> Task requirements: In the forum thread about places to eat in Port Antonio, condense the paragraph beginning "As you enter town, there is a new craft market" into one sentence that keeps its main facts.

> Page excerpt:

———

# Negril.com Message Board Forums > Port Antonio Message Board >  Places to Eat

## takinitslow

So it seems that not to many people travel to this part of the island because its hard to get any kind of info on things. But here goes. Going to spend a week at Great Huts in Boston Bay after a week in Negril. This is our first trip to Port Antonio and I am excited. I am just wondering if there are any great places to eat that I just shouldn't miss because great food is a major part of why I like to travel. It will be interesting to see if I get any response to this!! :Smile:

----------


## 541lion

You will absolutely love great huts! Which room did you pick?? I'll be back in fig tree in less than 2 months.. Good options are pretty limited compared to negril.. We tried the Italian job and it was just ok in my opinion.. There is a place called dickies best kept secret, it was high on our list to try but never made it there (Jamaica, need I say more).. Piggys jerk spot was some of the best I had on the island.. Very easy to find right on the edge of downtown PA if your headed towards great huts it's one of the last cook shops kinda by the water.. Do yourself a favor if the Boston jerk center is open and pass on it.. I think they area still closed for health code reasons which explains why I got very sick after eating there!! The food at great huts wasn't bad. I would go check out gee jam next time! There is another place that's pretty popular in between porty and great huts but can't recall the name for the life of me!! Just enjoy yourself! It's a beautiful part of the island

----------


## takinitslow

we are staying in Bamboo Treehouse I am glad to hear you liked it. I am super excited to do something different. Thanks for the advice.

----------


## *vi*

*Scotch Bonnet Restaurant* in the Match Resort Hotel (breakfast, lunch & dinner)
*Woody’s Low Bridge Place* (lunch & dinner) on the main road, right side as you head into town.
*The Italian Job* for pizza (lunch & dinner) in town location
*Bushbar* on the Geejam property (dinner) for a special elegant experience
*Bikini Beach Bar & Grille* (lunch & dinner) beach access from down town, at the end of the marina 
*Anna Banana* (breakfast, lunch & dinner) on the right side as you enter into town
*Piggy’s* (lunch & dinner) very casual, local food, in town location, at the point Wonderful jerk chicken
*The Urban Spoon* (lunch & dinner) very casual, local food, located on the 2nf floor of the mall, 

As you enter town, there is a new craft market on the seaside.  There are two restaurants and bar in there.  I don’t remember the names of the places but both have great food.  The restaurant to the far end, closest to the road has some of best cakes I ever had in Jamaica.

———

> Data extract:
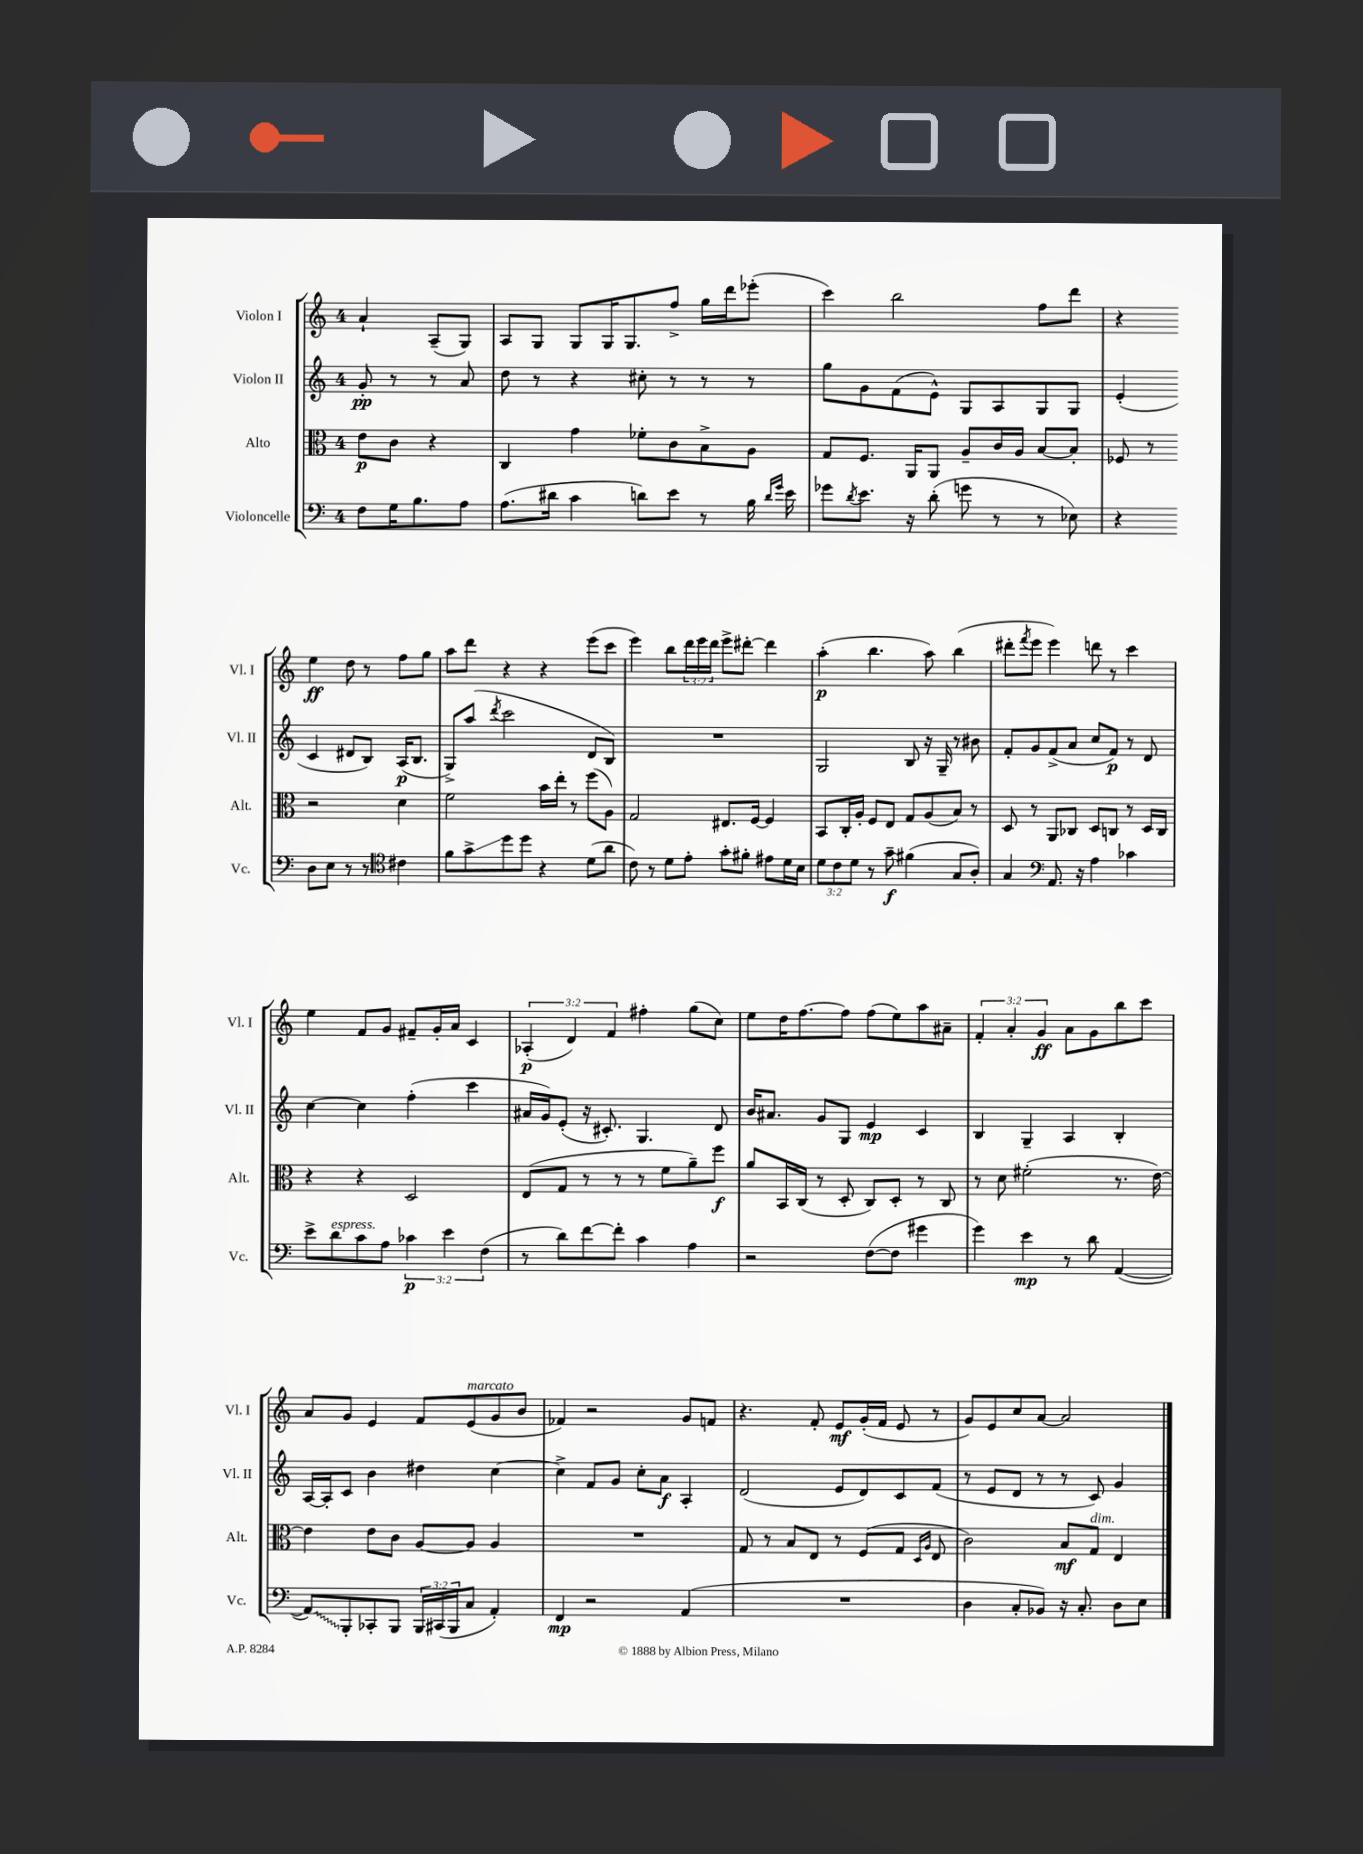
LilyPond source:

———

> Answer in full: A new seaside craft market at the entrance to town holds two restaurants and a bar whose names the writer does not remember but which both serve great food, and the restaurant at the far end, closest to the road, has some of the best cakes the writer ever had in Jamaica.